UPBEAT manager John Askey has hailed a ‘massive turnaround’ on and off the pitch at Port Vale – and believes continuity can help their pursuit of success.
The former Macclesfield and Shrewsbury boss took the reins when the club were in a tight spot in February last year.
There had been a breakdown in relations between owner Norman Smurthwaite and the club’s fans, leading to protests, and the club were in relegation danger in League Two.
Askey steadied the ship on the pitch before new owners Carol and Kevin Shanahan took over in May 2019 to bring some calm off it.
Vale then finished a creditable eighth in League Two last term – just a point off the play-offs when the season was cut short by the coronavirus pandemic in mid-March.
Seven points from their opening three games this season suggest they will be in the upper echelons again this term. Despite the fact fans cannot attend games, there is a positive mood at Vale Park.
“It’s been a massive turnaround at a club that looked as though it might go out of business if it hadn’t been sold – now it’s a very well-run club,” said Askey, whose dad Colin was a Vale legend in his playing days.
“We’ve had continuity and that may well have had a bearing. We finished last season off well and there wasn’t a big turnover of players. I think we’ve got the highest percentage of retained players in the league, about 85 per cent.
“It’s still early days, but it’s always nice to get off to a good start. It can make a huge difference if you haven’t won in the first three games – it seems like an uphill battle. Now we want to keep it going.”
The frustration of not being able to complete the job last season will also push the Valiants on this year.
“We had more home games to come than away games and our home record was very good – we had only lost one,” the 55-year-old told The FLP. “If the season had finished the week before we would have been in the play-offs, so it was frustrating to say the least, especially from where we were the previous season.
“It felt as though we had a really good chance, but who knows?
“Based on how we did last season, there comes an expectation that we can keep improving and we are hoping to be in and around the play-offs. Anything else would be a massive bonus.
“When you start any league as a player or manager, you want to try to win something – and that’s our aim.”
Askey is eager to build on the ‘feelgood factor’ around the club and acknowledges that it comes just as much from what’s happening away from the pitch as on it.
“The club is a big part of the community down to the ownership,” he said. “During the pandemic, over 150,000 meals were given out to local people, which is probably far higher than any other football club in the country.
“The club also put on activities for underprivileged youngsters. There’s an unbelievable amount of work going on.”

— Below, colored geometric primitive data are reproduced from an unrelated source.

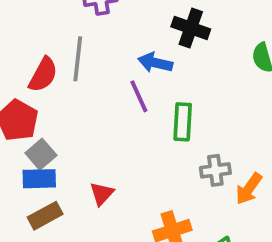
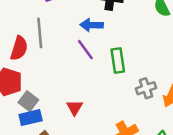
red triangle: (102, 194) -> (75, 107), moved

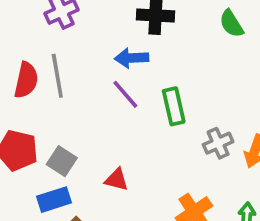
red semicircle: (19, 48) -> (26, 80), moved
gray square: (28, 101) -> (62, 161), moved
red triangle: (75, 107) -> (117, 180), turned -42

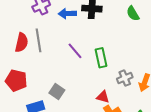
blue arrow: (131, 58) -> (67, 14), moved
gray square: (62, 161) -> (57, 92), moved
red triangle: (117, 180) -> (103, 97), moved

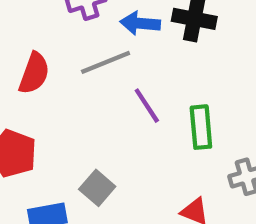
gray line: (38, 40) -> (106, 62), moved, turned 70

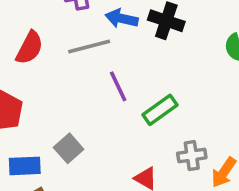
green rectangle: (201, 127) -> (160, 110), turned 52

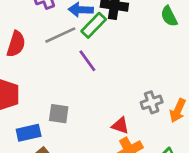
green rectangle: (160, 110) -> (94, 25), moved
gray square: (69, 148) -> (59, 114), turned -30

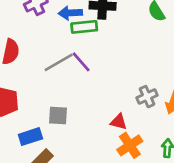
green rectangle: (94, 25) -> (84, 27), turned 45
gray line: (60, 35) -> (59, 62), moved

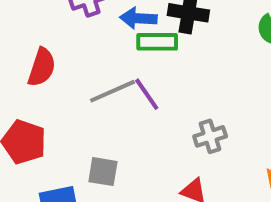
gray cross: (147, 97) -> (210, 136), moved

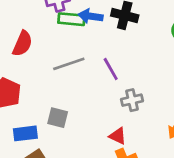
green rectangle: (157, 42) -> (71, 19), moved
purple line: (147, 94) -> (111, 69), moved

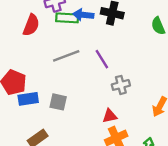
red semicircle: (22, 44) -> (31, 25), moved
blue rectangle: (25, 133) -> (28, 99), moved
red triangle: (118, 136) -> (110, 116), turned -35

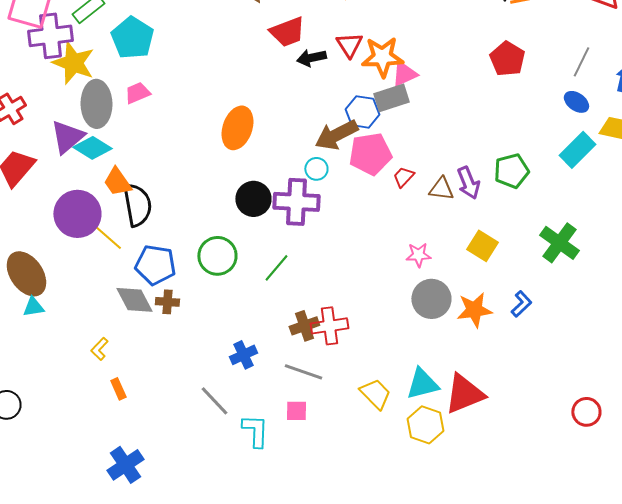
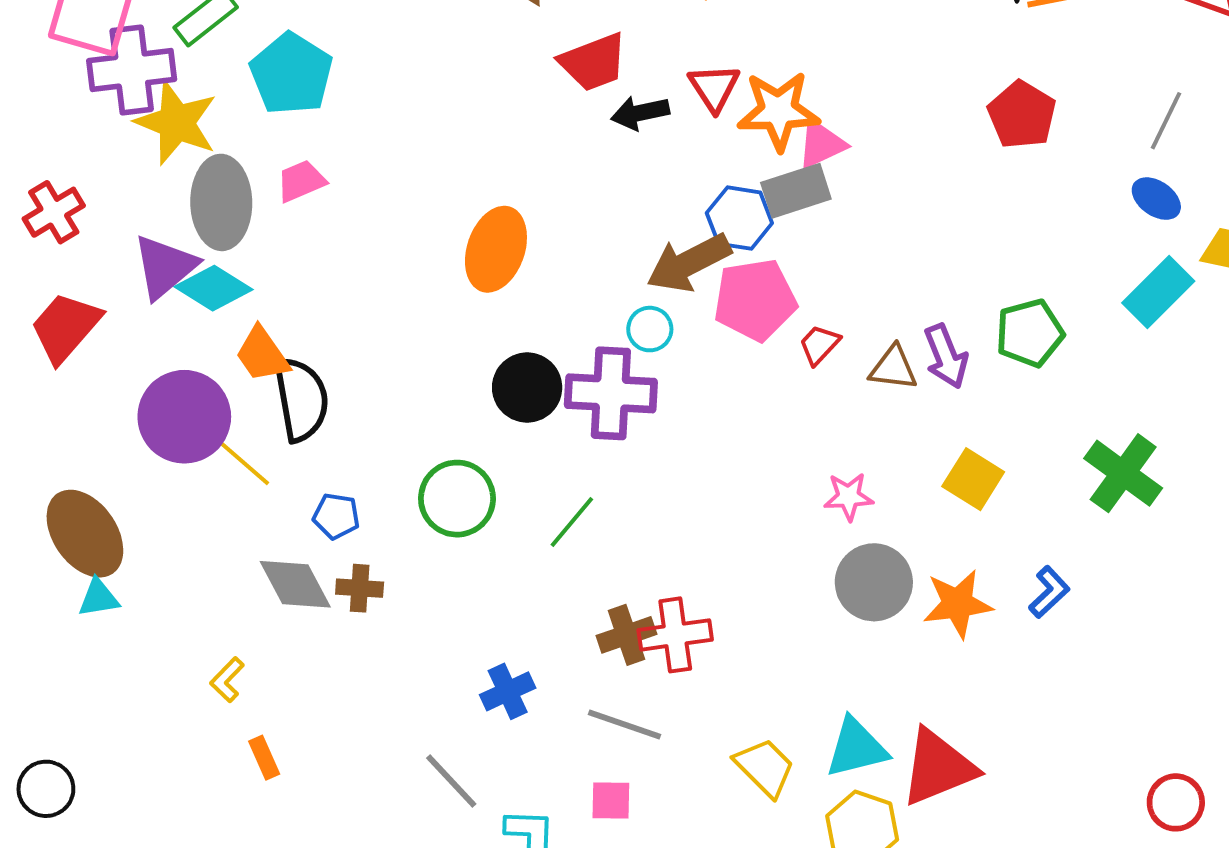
blue pentagon: (155, 265) -> (336, 516), size x0.6

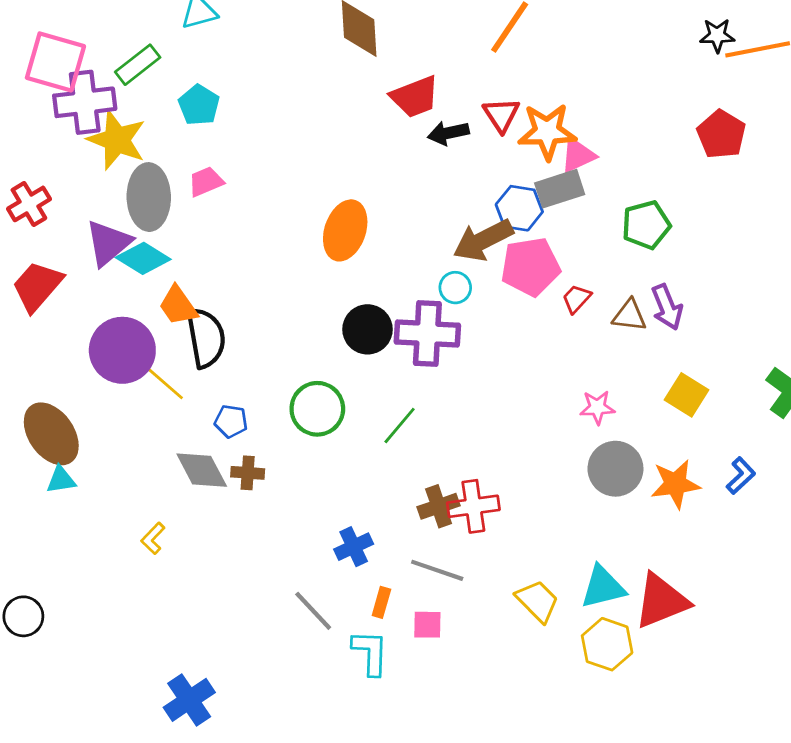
cyan pentagon: (291, 74) -> (199, 105), size x0.7
green pentagon: (1030, 333) -> (646, 225), moved
orange rectangle: (264, 758) -> (381, 602), moved, turned 40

That community effort is one of the reasons it’s so important lower league clubs come through the financial shock of not having paying customers come through the turnstiles, potentially for the next six months.
“That’s a massive percentage of our revenue which we can’t survive without,” explained Askey. “We are lucky we’ve got good owners, but there’s only so long this can carry on.
“You can see clubs going out of business within a month unless they get help. That would have a knock-on effect on for those communities.
“Football is awash with money at the top end, but it’s the government as well. They have given to the arts and things like that, so why football has proven different, I don’t know.
“Something needs to be done and done quickly.”